Described by Le Monde as “possessing the genius one finds in those who know how to forget themselves”, since winning First Prize at the Maria Canals Piano Competition in Barcelona, British pianist Viv McLean has performed in all the major venues in the UK as well as throughout Europe, Japan, Australia and the USA. Viv’s concerto work includes appearances with the Royal Philharmonic Orchestra, Philharmonia Orchestra, London Philharmonic Orchestra, Halle Orchestra, English Chamber Orchestra, BBC Concert Orchestra, Sinfonia Viva, Orchestra of the Swan, Orchestra of St John’s, Northern Chamber Orchestra, Scottish Concert Orchestra and the National Symphony Orchestra under the baton of such conductors as Daniel Harding, Wayne Marshall, John Lubbock, Christopher Warren-Green, Owain Arwell Hughes, Philip Hesketh, David Charles Abell, Stephen Bell, Carl Davis, Rebecca Miller and Marvin Hamlisch. Recent concerto highlights include Mozart K467 with the ECO at the Royal Festival Hall, Grieg with the LPO at the Barbican, Rachmaninov’s 3rd Concerto with the RPO in Cambridge, Gershwin, Bernstein, de Falla and Ravel with the Hallé at the Bridgewater Hall, The Sage Gateshead and other venues in the North of England, and Beethoven’s 5th Concerto with the Philharmonia at the Royal Festival Hall. Engagements in the coming months include a tour with the London Concert Orchestra playing Gershwin’s Rhapsody in Blue in venues including the Royal Festival Hall London, Symphony Hall Birmingham, Bridgewater Hall Manchester, Usher Hall Edinburgh and the Royal Concert Hall Glasgow. Viv will also be doing a series of words & music concerts with the acclaimed writer, Jessica Duchen, featuring works by Beethoven and based on her new novel “Immortal”. 

Viv plays regularly with the Adderbury Ensemble and the Le Page Trio and has also performed with other leading chamber groups such as the Ysaye String Quartet, the Sacconi String Quartet, members of the Elias, Allegri, Tippett String Quartets and Leonore Piano Trio, Ensemble 360, the Galliard Wind Ensemble, the Bristol Ensemble, the Berkeley Ensemble and the Leopold String Trio. He has collaborated with musicians such as Natalie Clein, Marianne Thorsen, Daniel Hope, Lawrence Power, Mary Bevan, David Le Page, Matthew Sharp, Guy Johnston, Ruth Rodgers, Kate Gould, Alice Neary, Adrian Brendel, Fenella Humphreys and many others.
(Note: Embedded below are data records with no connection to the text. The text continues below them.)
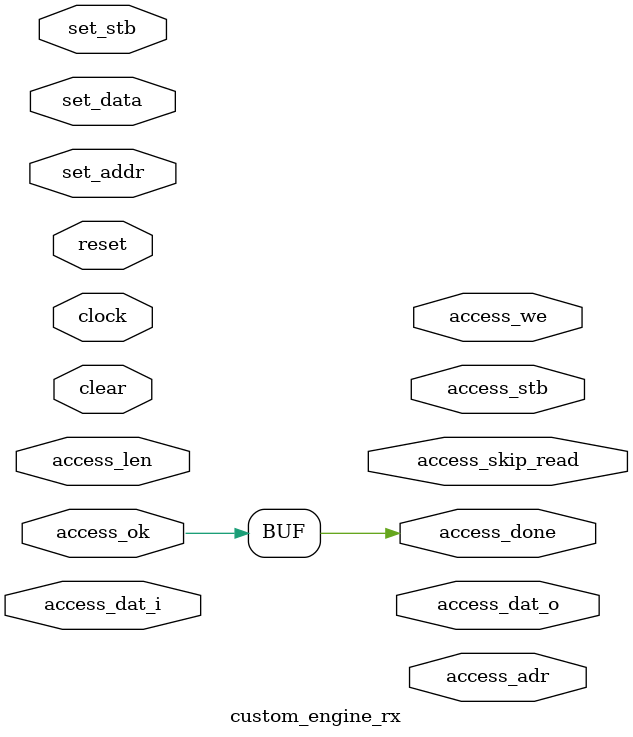
<source format=v>
module custom_engine_rx
#(
    parameter BUF_SIZE = 10
)
(
    input clock, input reset, input clear,
    input set_stb, input [7:0] set_addr, input [31:0] set_data,
    output access_we,
    output access_stb,
    input access_ok,
    output access_done,
    output access_skip_read,
    output [BUF_SIZE-1:0] access_adr,
    input [BUF_SIZE-1:0] access_len,
    output [35:0] access_dat_o,
    input [35:0] access_dat_i
);
    assign access_done = access_ok;
endmodule
</source>
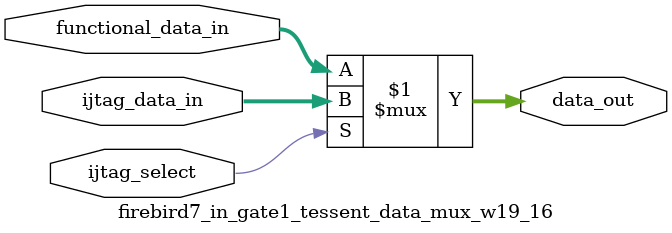
<source format=sv>

module firebird7_in_gate1_tessent_data_mux_w19_16 (
  input wire ijtag_select,
  input wire [18:0]  functional_data_in,
  input wire [18:0]  ijtag_data_in,
  output wire [18:0] data_out
);
assign data_out = (ijtag_select) ? ijtag_data_in : functional_data_in;
endmodule

</source>
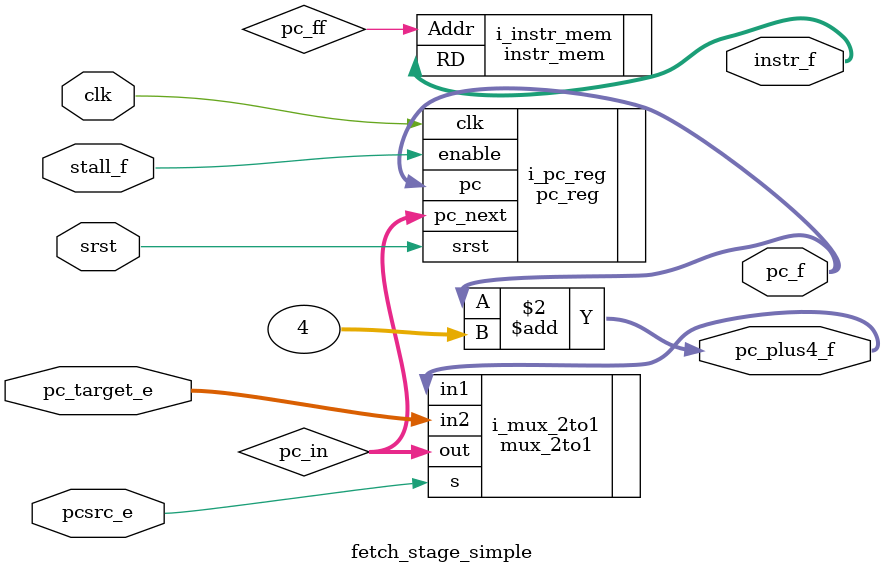
<source format=sv>
module fetch_stage_simple(
	input clk,
	input srst,
	input stall_f,
	input pcsrc_e,
	input [31:0]pc_target_e,
	output logic [31:0]instr_f,
	output logic [31:0]pc_f,
	output logic [31:0]pc_plus4_f);


	logic [31:0] pc_in;//input to pc_reg
	

// mux to selection pc_in value
	mux_2to1 i_mux_2to1 (
		.in1(pc_plus4_f),// plus 4 in previous pc value to jump om next instrc as word addressable mem anf each word of 4bytes
		.in2(pc_target_e),//form execution stage //branch and jal instr 
		.s(pcsrc_e),//to check if jal or branch
		.out(pc_in));

//pc_f + 4 ,pc_f adder
	always_comb begin : proc_pc_mux
		pc_plus4_f = pc_f + 4;
	end

	logic enable;
	logic [31:0] pc_next;

//pc reg
	pc_reg i_pc_reg (
		.clk(clk),
		.srst(srst),
		.enable(stall_f),//stall is active high else pc+4 and when stall it wont updated the pc value
		.pc_next(pc_in),
		.pc(pc_f)
		);
//instruction memory
	instr_mem i_instr_mem (
		.Addr(pc_ff),
		.RD(instr_f)
		 );




endmodule
</source>
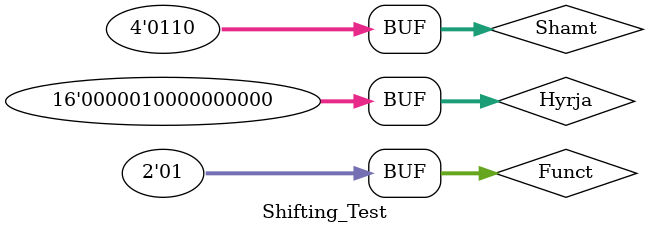
<source format=v>
`timescale 1ns / 1ps

module Shifting(
  input[15:0] Hyrja,
  input[3:0] Shamt,
  input[1:0] Funct,
  output reg[15:0] Result
);
  
  always @*
    case(Funct)
      2'b00: Result = Hyrja << Shamt;
      
      2'b01: Result = Hyrja >> Shamt;
    endcase
  
endmodule

//Testing


module Shifting_Test();
  reg[15:0] Hyrja;
  reg[3:0] Shamt;
  reg[1:0] Funct;
  wire[15:0] Result;
 
  
  initial
    $monitor("Hyrja=%b, Shamt=%b, Funct=%b, Result=%b", Hyrja, Shamt, Funct, Result);
  
  initial
    begin
      #0 Hyrja=16'd1; Shamt=4'b0010; Funct=2'b00; 
      #5 Hyrja=16'b0000010000000000; Shamt=4'b0110; Funct=2'b01; 
     
    end
  
  
  Shifting SH(Hyrja, Shamt, Funct, Result);
  
endmodule
</source>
He has performed at numerous festivals including the Cheltenham International Festival, Buxton Festival, Music in the Round Festival and Harrogate International Festival in the UK, the International Beethoven Festival, the Mecklenburg Festival and the Kultur Kreis Festival in Germany, the Festival International de Musique Classique d’Aigues-Mortes, the Melle Festival and Festival de Saintes in France, the Vinterfestspill i Bergstaden in Norway and the Musik vid Kattegatt Festival in Sweden. Since 2014, Viv has been pianist-in-residence at the Glossop Festival.

Viv studied from an early age with Ruth Nye and, after attending Chetham’s School of Music, he went on to study at the Royal Academy of Music with Hamish Milne and Maria Curcio. At the Academy he held the Hodgson Fellowship and was made an Associate of the Royal Academy in 2005. He made his Wigmore Hall recital debut through winning the Friends of the Royal Academy Wigmore Award. Whilst studying at the Academy, he was the winner of the piano competition at the Royal Overseas-League Music Competition and was selected as one of the winners of the National Federation of Music Societies’ Young Artists Competition. 

Viv made his BBC Radio 3 recital debut through the BBC Radio 3 Young Artists Forum scheme and has also recorded for Classic FM, WDR Radio in Germany, Radio France, ABC Radio in Australia, NRK Radio in Norway and for the Sky Arts television channel. His commercial releases include recordings for such labels as Sony, Naxos, Nimbus, RPO Records, ICSM Records, Harmony & Imagination Records and his most recent releases are a Chopin recital and a selection of live recordings for Stone Records.